- WHAT NEEDS TO BE DONE
Below are the records; give again exactly the lines from the one containing "tilt_deg: -15.4" through the one containing "vfov_deg: 19.5", leaving out pictures.

[Lens and sensor metadata]
----------------

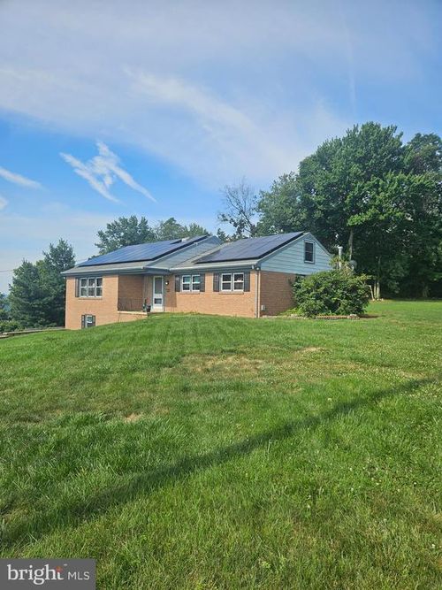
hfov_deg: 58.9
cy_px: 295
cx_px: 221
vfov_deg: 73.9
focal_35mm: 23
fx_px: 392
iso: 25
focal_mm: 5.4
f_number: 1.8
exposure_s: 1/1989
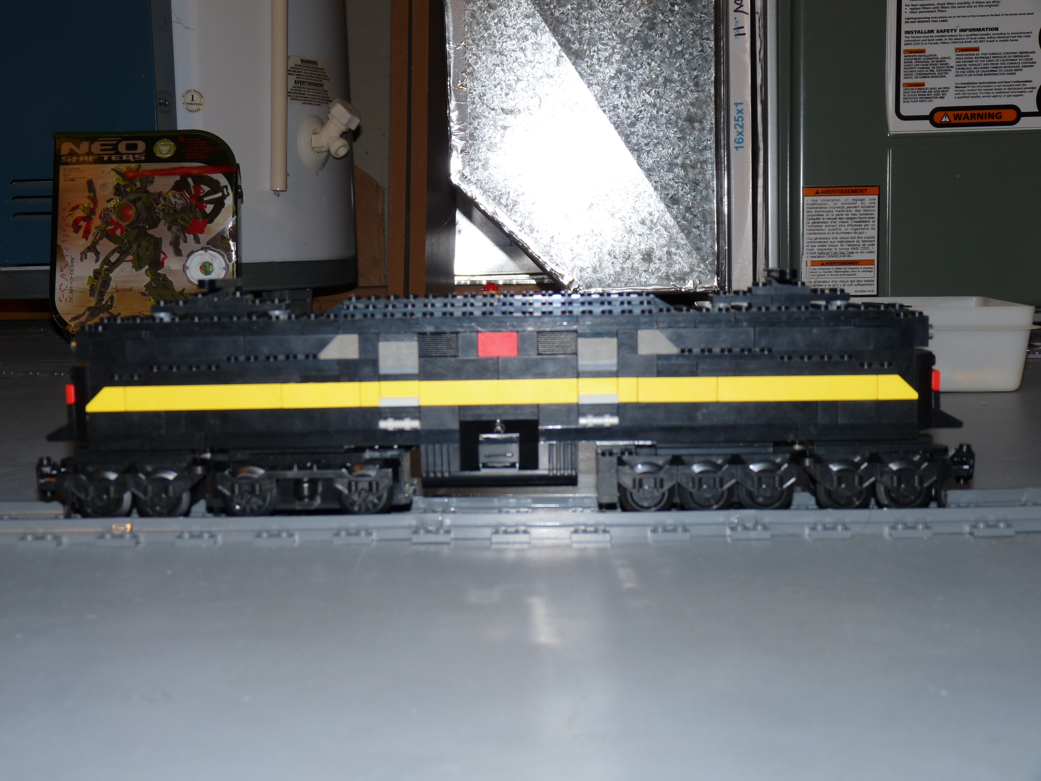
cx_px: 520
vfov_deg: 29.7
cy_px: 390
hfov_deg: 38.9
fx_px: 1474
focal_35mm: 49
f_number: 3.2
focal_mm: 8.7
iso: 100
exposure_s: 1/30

----------------

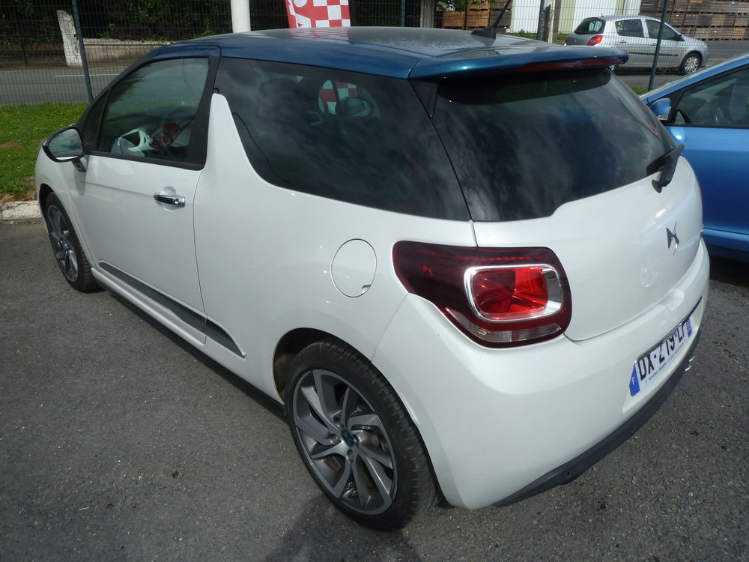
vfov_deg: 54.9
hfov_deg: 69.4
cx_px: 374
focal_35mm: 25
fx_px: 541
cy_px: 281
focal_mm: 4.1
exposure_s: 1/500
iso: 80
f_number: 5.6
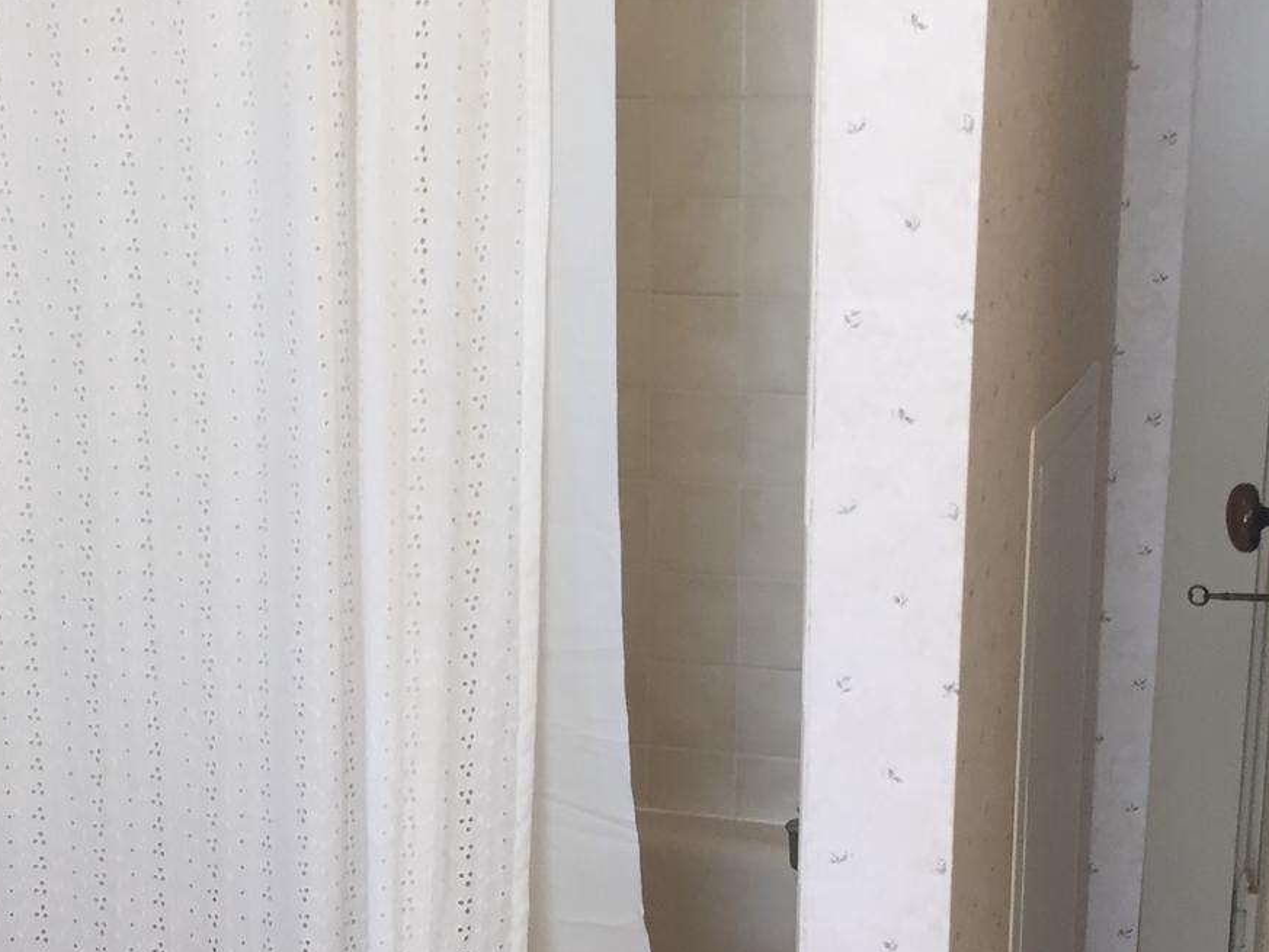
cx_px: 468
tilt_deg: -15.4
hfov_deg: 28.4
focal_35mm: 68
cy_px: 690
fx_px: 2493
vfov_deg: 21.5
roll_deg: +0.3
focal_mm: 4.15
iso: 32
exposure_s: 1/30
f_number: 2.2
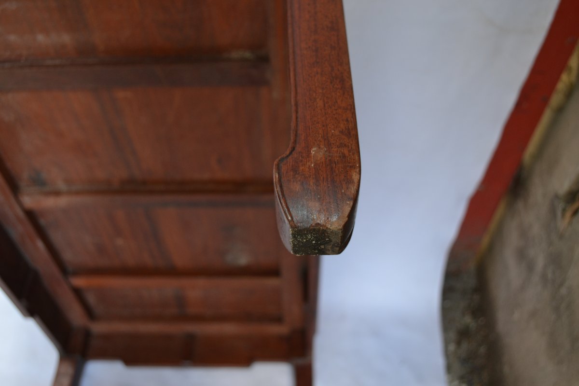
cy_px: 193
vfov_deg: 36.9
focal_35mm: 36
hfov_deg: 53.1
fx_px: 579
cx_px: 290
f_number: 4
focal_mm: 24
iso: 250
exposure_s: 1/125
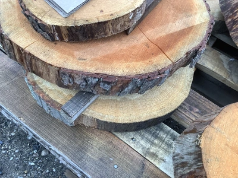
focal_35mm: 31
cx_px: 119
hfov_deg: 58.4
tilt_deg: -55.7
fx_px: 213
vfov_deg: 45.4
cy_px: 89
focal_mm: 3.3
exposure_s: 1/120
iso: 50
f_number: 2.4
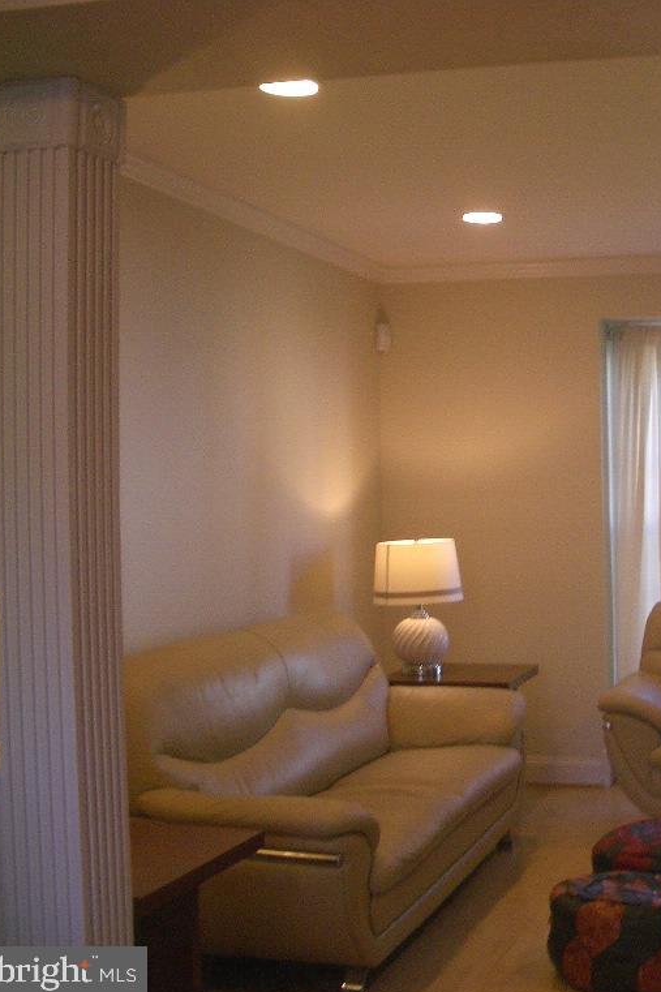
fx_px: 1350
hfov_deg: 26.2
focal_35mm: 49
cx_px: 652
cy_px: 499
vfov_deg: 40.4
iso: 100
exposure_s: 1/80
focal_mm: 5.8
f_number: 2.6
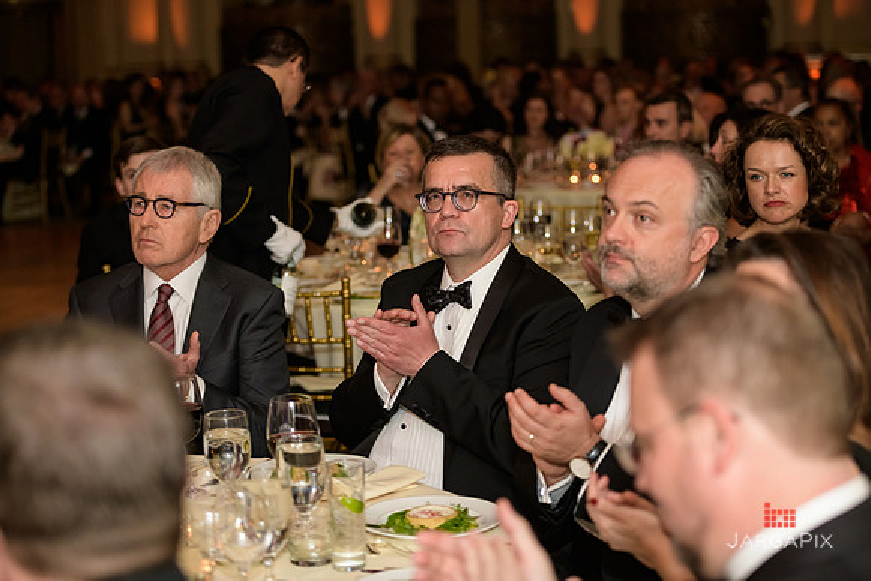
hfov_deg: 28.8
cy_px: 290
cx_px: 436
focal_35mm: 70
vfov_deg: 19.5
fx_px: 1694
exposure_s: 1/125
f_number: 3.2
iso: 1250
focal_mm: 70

----------------

- RESULT
tilt_deg: -15.4
hfov_deg: 28.4
focal_35mm: 68
cy_px: 690
fx_px: 2493
vfov_deg: 21.5
roll_deg: +0.3
focal_mm: 4.15
iso: 32
exposure_s: 1/30
f_number: 2.2
cy_px: 193
vfov_deg: 36.9
focal_35mm: 36
hfov_deg: 53.1
fx_px: 579
cx_px: 290
f_number: 4
focal_mm: 24
iso: 250
exposure_s: 1/125
focal_35mm: 31
cx_px: 119
hfov_deg: 58.4
tilt_deg: -55.7
fx_px: 213
vfov_deg: 45.4
cy_px: 89
focal_mm: 3.3
exposure_s: 1/120
iso: 50
f_number: 2.4
fx_px: 1350
hfov_deg: 26.2
focal_35mm: 49
cx_px: 652
cy_px: 499
vfov_deg: 40.4
iso: 100
exposure_s: 1/80
focal_mm: 5.8
f_number: 2.6
hfov_deg: 28.8
cy_px: 290
cx_px: 436
focal_35mm: 70
vfov_deg: 19.5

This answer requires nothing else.